Japanese Patent Laid-Open No. 2000-224034 describes that, when W1 denotes the area ratio of the transistors Q4 and Q5, a current i5 flowing to the transistor Q5 is W1 times the current i4 flowing to the transistor Q4. Japanese Patent Laid-Open No. 2000-224034 also describes that, when W1 denotes the area ratio of the transistors Q2 and Q3, a current i3 flowing to the transistor Q3 is W1 times the current i2 flowing to the transistor Q2. That is, according to Japanese Patent Laid-Open No. 2000-224034, since a relation “i3=i2×W1=i4×W1=i5” is achieved, it therefore should be possible to guarantee i3=i5, that is, equalize the value of the output current and that of the sink current in association with the voltage V1.
However, the area ratio of the transistors Q4 and Q5 may differ greatly from that of the transistors Q2 and Q3 because of variations in the manufacturing process of the transistors Q2 to Q5. In this case, since the ratio of i3 to i2 is greatly different from the ratio of i5 to i4 (the above-described relation is not achieved), it is difficult to guarantee that the output and sink currents having the same value.
FIG. 3 of Japanese Patent Laid-Open No. 2006-270225 illustrates a charge pumping circuit 6 which outputs, from an output node N11, a charging current to charge a capacitance C1 of an LPF 8 or flows, from the output node N11 to the Vss side, a discharging current to discharge the capacitance C1 of the LPF 8. A correction charging pump current ΔIpch to equalize the charging current and the discharging current flows to the charge pumping circuit 6 in accordance with a comparison amplification signal supplied from a charge pumping correction circuit 9.
Japanese Patent Laid-Open No. 2006-270225 describes that the charge pumping correction circuit 9 includes a Pch MOS transistor PT1a whose gate has a gate size (gate length or gate width) K times that of a Pch MOS transistor PT1 for generating the charging current.

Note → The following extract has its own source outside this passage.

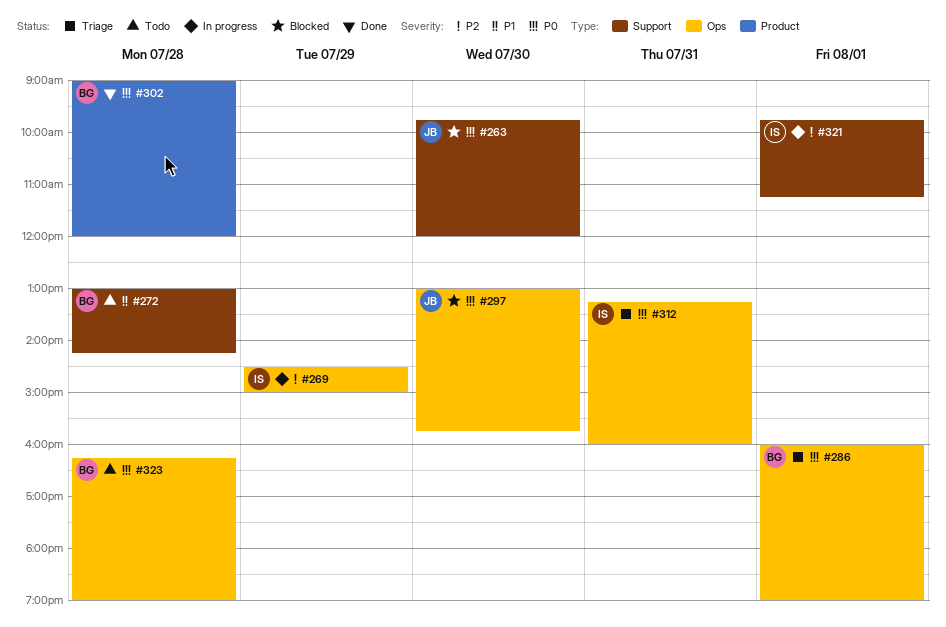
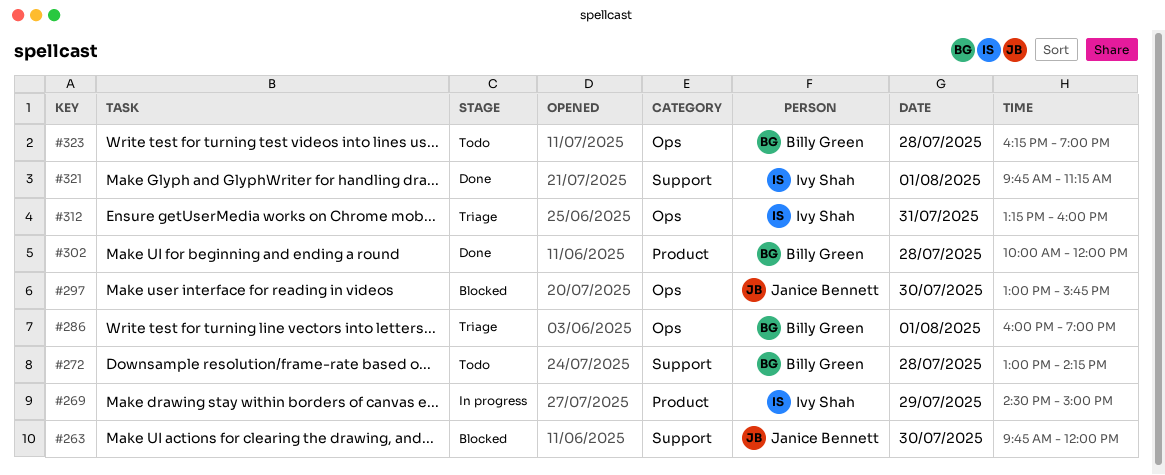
#269, label: Ops -> Product
#302, begins: 09:00 -> 10:00
#321, status: In progress -> Done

A bias circuit 7 supplies the same bias voltage Vp to the gate of the Pch MOS transistor PT1 and that of the Pch MOS transistor PT1a. This prior art document also describes that the charge pumping correction circuit 9 includes an Nch MOS transistor NT2a whose gate has a gate size (gate length or gate width) K times that of an Nch MOS transistor NT2 for generating the discharging current. The bias circuit 7 supplies the same bias voltage Vn to the gate of the Nch MOS transistor NT2 and that of the Nch MOS transistor NT2a. The charge pumping correction circuit 9 generates the comparison amplification signal and supplies it to the charge pumping circuit 6 to equalize a first current flowing to the Pch MOS transistor PT1a and a second current flowing to the Nch MOS transistor NT2a. According to Japanese Patent Laid-Open No. 2006-270225, this can equalize the charging current and the discharging current.
However, the gate size ratio of the MOS transistors PT1 and PT1a may differ greatly from that of the MOS transistors NT2 and NT2a because of variations in the manufacturing process of the MOS transistors PT1, PT1a, NT2, and NT2a. In this case, since the ratio of the charging current to the first current is greatly different from the ratio of the discharging current to the second current, it is difficult to equalize the charging current and the discharging current.